» Work item:
Using the records below, filter for lines that contain the string "grain" and copy them out.

» Data:
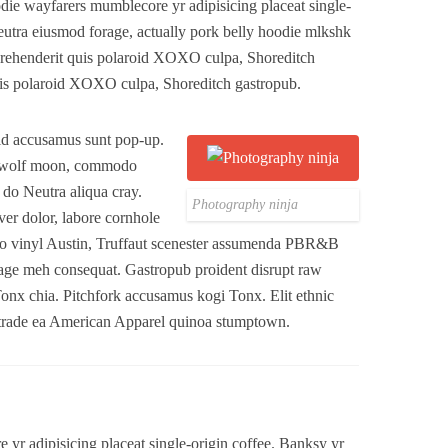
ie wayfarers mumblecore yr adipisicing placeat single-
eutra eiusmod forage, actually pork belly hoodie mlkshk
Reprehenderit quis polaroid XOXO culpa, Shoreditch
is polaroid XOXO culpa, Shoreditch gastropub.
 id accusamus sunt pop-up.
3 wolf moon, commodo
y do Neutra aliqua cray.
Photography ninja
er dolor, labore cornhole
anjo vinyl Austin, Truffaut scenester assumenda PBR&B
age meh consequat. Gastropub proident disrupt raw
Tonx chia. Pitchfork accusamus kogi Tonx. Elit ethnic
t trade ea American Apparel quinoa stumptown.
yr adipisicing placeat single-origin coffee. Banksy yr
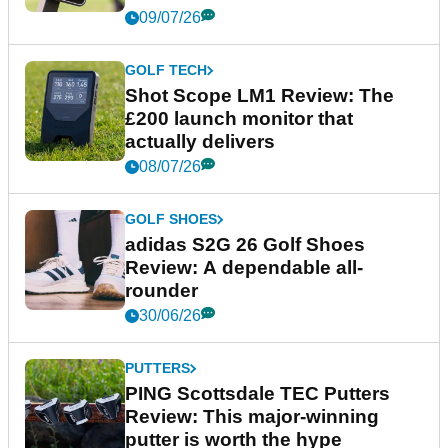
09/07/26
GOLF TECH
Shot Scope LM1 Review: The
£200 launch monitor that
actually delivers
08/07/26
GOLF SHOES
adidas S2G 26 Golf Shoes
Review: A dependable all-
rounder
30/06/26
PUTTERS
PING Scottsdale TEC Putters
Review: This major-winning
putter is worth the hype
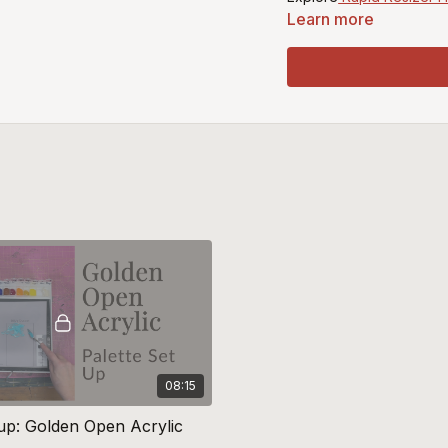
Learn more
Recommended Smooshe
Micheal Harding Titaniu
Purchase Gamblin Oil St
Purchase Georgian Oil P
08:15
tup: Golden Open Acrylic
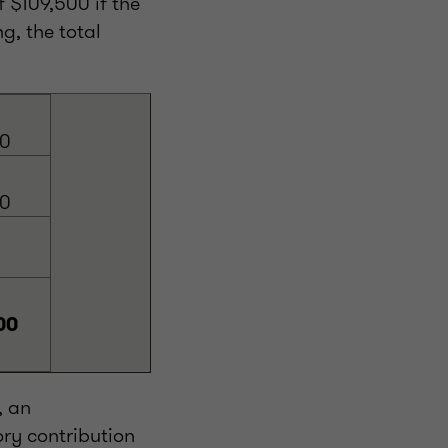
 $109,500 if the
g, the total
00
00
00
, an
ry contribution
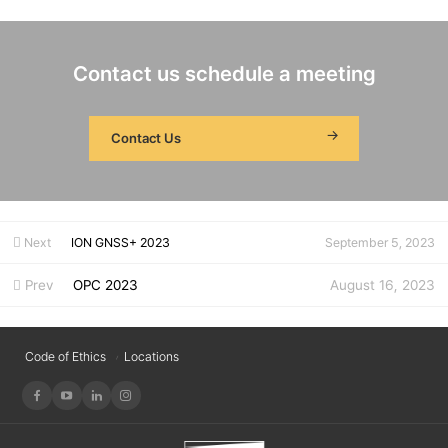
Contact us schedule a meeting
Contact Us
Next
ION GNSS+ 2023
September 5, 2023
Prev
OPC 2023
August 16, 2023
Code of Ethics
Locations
--
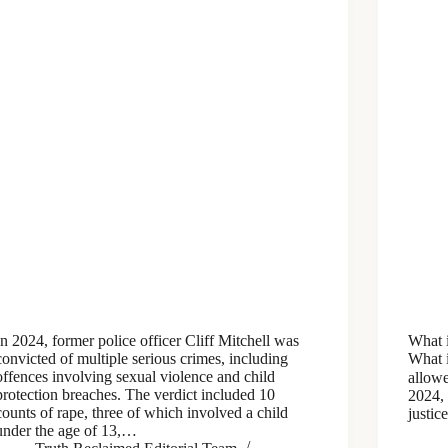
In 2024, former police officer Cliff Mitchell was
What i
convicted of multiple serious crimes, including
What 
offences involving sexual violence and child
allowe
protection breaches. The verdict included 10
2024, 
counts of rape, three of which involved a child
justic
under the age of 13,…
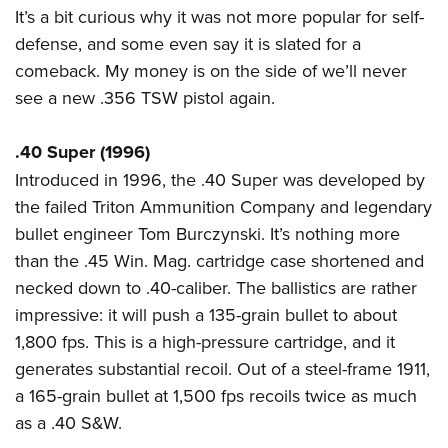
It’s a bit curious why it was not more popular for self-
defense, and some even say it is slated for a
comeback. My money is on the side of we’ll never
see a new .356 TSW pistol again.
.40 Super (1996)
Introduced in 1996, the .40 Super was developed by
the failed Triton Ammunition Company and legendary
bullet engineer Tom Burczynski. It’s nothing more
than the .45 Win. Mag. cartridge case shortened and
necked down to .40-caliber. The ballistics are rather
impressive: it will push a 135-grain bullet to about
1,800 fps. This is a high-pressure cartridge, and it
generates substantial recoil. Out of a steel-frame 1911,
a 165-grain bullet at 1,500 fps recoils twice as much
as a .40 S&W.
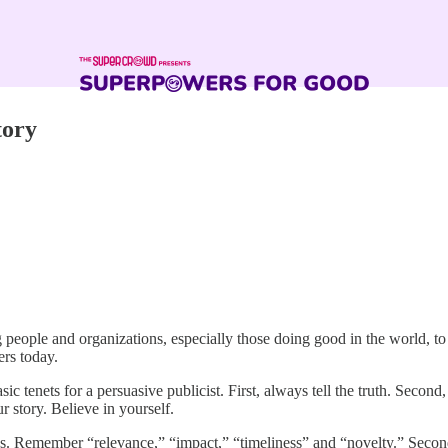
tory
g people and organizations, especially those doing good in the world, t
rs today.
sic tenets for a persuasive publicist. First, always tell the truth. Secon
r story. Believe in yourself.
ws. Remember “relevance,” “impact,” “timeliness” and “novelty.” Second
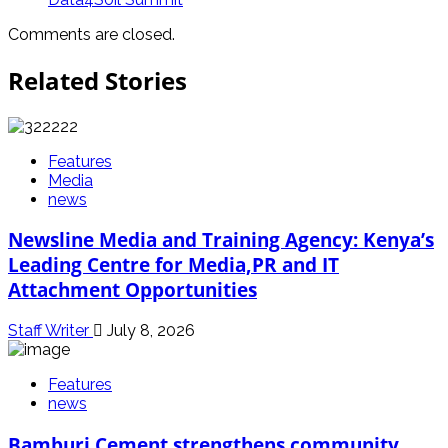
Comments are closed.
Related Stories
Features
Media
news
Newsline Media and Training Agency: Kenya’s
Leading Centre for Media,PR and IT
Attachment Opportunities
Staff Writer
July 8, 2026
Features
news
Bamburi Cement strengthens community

» Exercise response:
impressive: it will push a 135-grain bullet to about
a 165-grain bullet at 1,500 fps recoils twice as much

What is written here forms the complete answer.